WHAT YOU NEED TO DO
Only the lines from the one containing "X202Y1289D01*" through the one containing "X2590Y1463D02*" should be printed, exactly as they appear below, with both ends included.

EXCERPTED DATA
━━━━━━━━━━━━━━━━━━━━━━━━━━━━━━

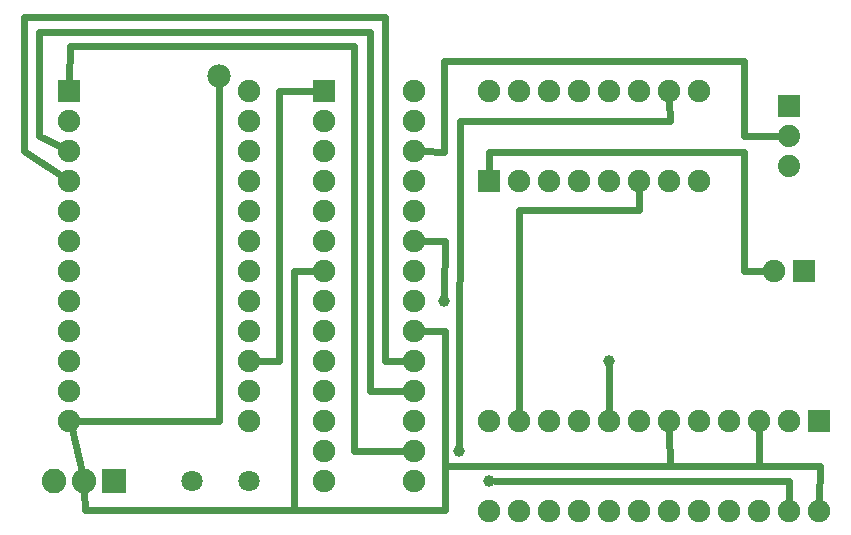
<source format=gbl>
G04 MADE WITH FRITZING*
G04 WWW.FRITZING.ORG*
G04 DOUBLE SIDED*
G04 HOLES PLATED*
G04 CONTOUR ON CENTER OF CONTOUR VECTOR*
%ASAXBY*%
%FSLAX23Y23*%
%MOIN*%
%OFA0B0*%
%SFA1.0B1.0*%
%ADD10C,0.074000*%
%ADD11C,0.075000*%
%ADD12C,0.039370*%
%ADD13C,0.082000*%
%ADD14C,0.070925*%
%ADD15C,0.070866*%
%ADD16C,0.078000*%
%ADD17R,0.075000X0.075000*%
%ADD18R,0.082000X0.082000*%
%ADD19C,0.024000*%
%ADD20R,0.001000X0.001000*%
%LNCOPPER0*%
G90*
G70*
G54D10*
X2628Y1426D03*
X2628Y1326D03*
X2628Y1226D03*
G54D11*
X2678Y876D03*
X2578Y876D03*
G54D12*
X1526Y277D03*
X1627Y175D03*
X2028Y576D03*
X1478Y776D03*
G54D11*
X2728Y376D03*
X2728Y76D03*
X2628Y376D03*
X2628Y76D03*
X2528Y376D03*
X2528Y76D03*
X2428Y376D03*
X2428Y76D03*
X2328Y376D03*
X2328Y76D03*
X2228Y376D03*
X2228Y76D03*
X2128Y376D03*
X2128Y76D03*
X2028Y376D03*
X2028Y76D03*
X1928Y376D03*
X1928Y76D03*
X1828Y376D03*
X1828Y76D03*
X1728Y376D03*
X1728Y76D03*
X1628Y376D03*
X1628Y76D03*
X1078Y1476D03*
X1378Y1476D03*
X1078Y1376D03*
X1378Y1376D03*
X1078Y1276D03*
X1378Y1276D03*
X1078Y1176D03*
X1378Y1176D03*
X1078Y1076D03*
X1378Y1076D03*
X1078Y976D03*
X1378Y976D03*
X1078Y876D03*
X1378Y876D03*
X1078Y776D03*
X1378Y776D03*
X1078Y676D03*
X1378Y676D03*
X1078Y576D03*
X1378Y576D03*
X1078Y476D03*
X1378Y476D03*
X1078Y376D03*
X1378Y376D03*
X1078Y276D03*
X1378Y276D03*
X1078Y176D03*
X1378Y176D03*
X228Y1476D03*
X828Y1476D03*
X228Y1376D03*
X828Y1376D03*
X228Y1276D03*
X828Y1276D03*
X228Y1176D03*
X828Y1176D03*
X228Y1076D03*
X828Y1076D03*
X228Y976D03*
X828Y976D03*
X228Y876D03*
X828Y876D03*
X228Y776D03*
X828Y776D03*
X228Y676D03*
X828Y676D03*
X228Y576D03*
X828Y576D03*
X228Y476D03*
X828Y476D03*
X228Y376D03*
X828Y376D03*
G54D13*
X378Y176D03*
X278Y176D03*
X178Y176D03*
G54D14*
X635Y176D03*
G54D15*
X828Y176D03*
G54D11*
X1628Y1176D03*
X1628Y1476D03*
X1728Y1176D03*
X1728Y1476D03*
X1828Y1176D03*
X1828Y1476D03*
X1928Y1176D03*
X1928Y1476D03*
X2028Y1176D03*
X2028Y1476D03*
X2128Y1176D03*
X2128Y1476D03*
X2228Y1176D03*
X2228Y1476D03*
X2328Y1176D03*
X2328Y1476D03*
G54D16*
X728Y1526D03*
G54D17*
X2678Y876D03*
X2728Y376D03*
X1078Y1476D03*
X228Y1476D03*
G54D18*
X378Y176D03*
G54D17*
X1628Y1176D03*
G54D19*
X2477Y877D02*
X2549Y876D01*
D02*
X2477Y1274D02*
X2477Y877D01*
D02*
X1627Y1274D02*
X2477Y1274D01*
D02*
X1627Y1205D02*
X1627Y1274D01*
D02*
X1476Y1274D02*
X1476Y1576D01*
D02*
X1476Y1576D02*
X2477Y1576D01*
D02*
X2477Y1326D02*
X2597Y1326D01*
D02*
X2477Y1576D02*
X2477Y1326D01*
D02*
X1406Y1275D02*
X1476Y1274D01*
D02*
X2229Y1375D02*
X1530Y1375D01*
D02*
X2228Y1447D02*
X2229Y1375D01*
D02*
X2628Y175D02*
X1646Y175D01*
D02*
X2628Y105D02*
X2628Y175D01*
D02*
X978Y78D02*
X1479Y78D01*
D02*
X279Y78D02*
X978Y78D01*
D02*
X278Y144D02*
X279Y78D01*
D02*
X977Y877D02*
X1049Y876D01*
D02*
X978Y78D02*
X977Y877D01*
D02*
X1479Y226D02*
X1479Y78D01*
D02*
X1479Y676D02*
X1479Y226D01*
D02*
X1406Y676D02*
X1479Y676D01*
D02*
X2729Y226D02*
X2728Y105D01*
D02*
X1479Y226D02*
X2729Y226D01*
D02*
X2229Y226D02*
X2228Y347D01*
D02*
X1479Y226D02*
X2229Y226D01*
D02*
X2229Y226D02*
X2526Y226D01*
D02*
X2526Y226D02*
X2527Y347D01*
D02*
X1479Y226D02*
X2229Y226D01*
D02*
X1479Y976D02*
X1478Y795D01*
D02*
X1406Y976D02*
X1479Y976D01*
D02*
X2128Y1078D02*
X1727Y1078D01*
D02*
X1727Y1078D02*
X1728Y405D01*
D02*
X2128Y1147D02*
X2128Y1078D01*
D02*
X2028Y557D02*
X2028Y405D01*
D02*
X126Y1674D02*
X126Y1326D01*
D02*
X126Y1326D02*
X202Y1289D01*
D02*
X1230Y1674D02*
X126Y1674D01*
D02*
X76Y1276D02*
X204Y1192D01*
D02*
X76Y1724D02*
X76Y1276D01*
D02*
X1280Y1724D02*
X76Y1724D01*
D02*
X230Y1625D02*
X228Y1505D01*
D02*
X1175Y1625D02*
X230Y1625D01*
D02*
X270Y207D02*
X235Y348D01*
D02*
X1049Y1476D02*
X927Y1475D01*
D02*
X927Y1475D02*
X927Y575D01*
D02*
X927Y575D02*
X856Y576D01*
D02*
X1280Y575D02*
X1280Y1724D01*
D02*
X1349Y576D02*
X1280Y575D01*
D02*
X1230Y475D02*
X1230Y1674D01*
D02*
X1349Y476D02*
X1230Y475D01*
D02*
X1175Y276D02*
X1175Y1625D01*
D02*
X1349Y276D02*
X1175Y276D01*
D02*
X728Y376D02*
X256Y376D01*
D02*
X728Y1496D02*
X728Y376D01*
D02*
X1530Y1375D02*
X1526Y296D01*
G54D20*
X2590Y1463D02*
X2663Y1463D01*
X2590Y1462D02*
X2663Y1462D01*
X2590Y1461D02*
X2663Y1461D01*
X2590Y1460D02*
X2663Y1460D01*
X2590Y1459D02*
X2663Y1459D01*
X2590Y1458D02*
X2663Y1458D01*
X2590Y1457D02*
X2663Y1457D01*
X2590Y1456D02*
X2663Y1456D01*
X2590Y1455D02*
X2663Y1455D01*
X2590Y1454D02*
X2663Y1454D01*
X2590Y1453D02*
X2663Y1453D01*
X2590Y1452D02*
X2663Y1452D01*
X2590Y1451D02*
X2663Y1451D01*
X2590Y1450D02*
X2663Y1450D01*
X2590Y1449D02*
X2663Y1449D01*
X2590Y1448D02*
X2663Y1448D01*
X2590Y1447D02*
X2663Y1447D01*
X2590Y1446D02*
X2621Y1446D01*
X2633Y1446D02*
X2663Y1446D01*
X2590Y1445D02*
X2618Y1445D01*
X2635Y1445D02*
X2663Y1445D01*
X2590Y1444D02*
X2616Y1444D01*
X2637Y1444D02*
X2663Y1444D01*
X2590Y1443D02*
X2615Y1443D01*
X2639Y1443D02*
X2663Y1443D01*
X2590Y1442D02*
X2614Y1442D01*
X2640Y1442D02*
X2663Y1442D01*
X2590Y1441D02*
X2612Y1441D01*
X2641Y1441D02*
X2663Y1441D01*
X2590Y1440D02*
X2612Y1440D01*
X2642Y1440D02*
X2663Y1440D01*
X2590Y1439D02*
X2611Y1439D01*
X2643Y1439D02*
X2663Y1439D01*
X2590Y1438D02*
X2610Y1438D01*
X2644Y1438D02*
X2663Y1438D01*
X2590Y1437D02*
X2609Y1437D01*
X2645Y1437D02*
X2663Y1437D01*
X2590Y1436D02*
X2609Y1436D01*
X2645Y1436D02*
X2663Y1436D01*
X2590Y1435D02*
X2608Y1435D01*
X2646Y1435D02*
X2663Y1435D01*
X2590Y1434D02*
X2608Y1434D01*
X2646Y1434D02*
X2663Y1434D01*
X2590Y1433D02*
X2607Y1433D01*
X2646Y1433D02*
X2663Y1433D01*
X2590Y1432D02*
X2607Y1432D01*
X2647Y1432D02*
X2663Y1432D01*
X2590Y1431D02*
X2607Y1431D01*
X2647Y1431D02*
X2663Y1431D01*
X2590Y1430D02*
X2607Y1430D01*
X2647Y1430D02*
X2663Y1430D01*
X2590Y1429D02*
X2607Y1429D01*
X2647Y1429D02*
X2663Y1429D01*
X2590Y1428D02*
X2606Y1428D01*
X2647Y1428D02*
X2663Y1428D01*
X2590Y1427D02*
X2606Y1427D01*
X2647Y1427D02*
X2663Y1427D01*
X2590Y1426D02*
X2606Y1426D01*
X2647Y1426D02*
X2663Y1426D01*
X2590Y1425D02*
X2607Y1425D01*
X2647Y1425D02*
X2663Y1425D01*
X2590Y1424D02*
X2607Y1424D01*
X2647Y1424D02*
X2663Y1424D01*
X2590Y1423D02*
X2607Y1423D01*
X2647Y1423D02*
X2663Y1423D01*
X2590Y1422D02*
X2607Y1422D01*
X2647Y1422D02*
X2663Y1422D01*
X2590Y1421D02*
X2607Y1421D01*
X2647Y1421D02*
X2663Y1421D01*
X2590Y1420D02*
X2608Y1420D01*
X2646Y1420D02*
X2663Y1420D01*
X2590Y1419D02*
X2608Y1419D01*
X2646Y1419D02*
X2663Y1419D01*
X2590Y1418D02*
X2608Y1418D01*
X2645Y1418D02*
X2663Y1418D01*
X2590Y1417D02*
X2609Y1417D01*
X2645Y1417D02*
X2663Y1417D01*
X2590Y1416D02*
X2610Y1416D01*
X2644Y1416D02*
X2663Y1416D01*
X2590Y1415D02*
X2610Y1415D01*
X2644Y1415D02*
X2663Y1415D01*
X2590Y1414D02*
X2611Y1414D01*
X2643Y1414D02*
X2663Y1414D01*
X2590Y1413D02*
X2612Y1413D01*
X2642Y1413D02*
X2663Y1413D01*
X2590Y1412D02*
X2613Y1412D01*
X2641Y1412D02*
X2663Y1412D01*
X2590Y1411D02*
X2614Y1411D01*
X2640Y1411D02*
X2663Y1411D01*
X2590Y1410D02*
X2615Y1410D01*
X2638Y1410D02*
X2663Y1410D01*
X2590Y1409D02*
X2617Y1409D01*
X2637Y1409D02*
X2663Y1409D01*
X2590Y1408D02*
X2619Y1408D01*
X2635Y1408D02*
X2663Y1408D01*
X2590Y1407D02*
X2623Y1407D01*
X2631Y1407D02*
X2663Y1407D01*
X2590Y1406D02*
X2663Y1406D01*
X2590Y1405D02*
X2663Y1405D01*
X2590Y1404D02*
X2663Y1404D01*
X2590Y1403D02*
X2663Y1403D01*
X2590Y1402D02*
X2663Y1402D01*
X2590Y1401D02*
X2663Y1401D01*
X2590Y1400D02*
X2663Y1400D01*
X2590Y1399D02*
X2663Y1399D01*
X2590Y1398D02*
X2663Y1398D01*
X2590Y1397D02*
X2663Y1397D01*
X2590Y1396D02*
X2663Y1396D01*
X2590Y1395D02*
X2663Y1395D01*
X2590Y1394D02*
X2663Y1394D01*
X2590Y1393D02*
X2663Y1393D01*
X2590Y1392D02*
X2663Y1392D01*
X2590Y1391D02*
X2663Y1391D01*
X2591Y1390D02*
X2663Y1390D01*
D02*
G04 End of Copper0*
M02*
</source>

━━━━━━━━━━━━━━━━━━━━━━━━━━━━━━

EXERCISE RESULT
X202Y1289D01*
D02*
X1230Y1674D02*
X126Y1674D01*
D02*
X76Y1276D02*
X204Y1192D01*
D02*
X76Y1724D02*
X76Y1276D01*
D02*
X1280Y1724D02*
X76Y1724D01*
D02*
X230Y1625D02*
X228Y1505D01*
D02*
X1175Y1625D02*
X230Y1625D01*
D02*
X270Y207D02*
X235Y348D01*
D02*
X1049Y1476D02*
X927Y1475D01*
D02*
X927Y1475D02*
X927Y575D01*
D02*
X927Y575D02*
X856Y576D01*
D02*
X1280Y575D02*
X1280Y1724D01*
D02*
X1349Y576D02*
X1280Y575D01*
D02*
X1230Y475D02*
X1230Y1674D01*
D02*
X1349Y476D02*
X1230Y475D01*
D02*
X1175Y276D02*
X1175Y1625D01*
D02*
X1349Y276D02*
X1175Y276D01*
D02*
X728Y376D02*
X256Y376D01*
D02*
X728Y1496D02*
X728Y376D01*
D02*
X1530Y1375D02*
X1526Y296D01*
G54D20*
X2590Y1463D02*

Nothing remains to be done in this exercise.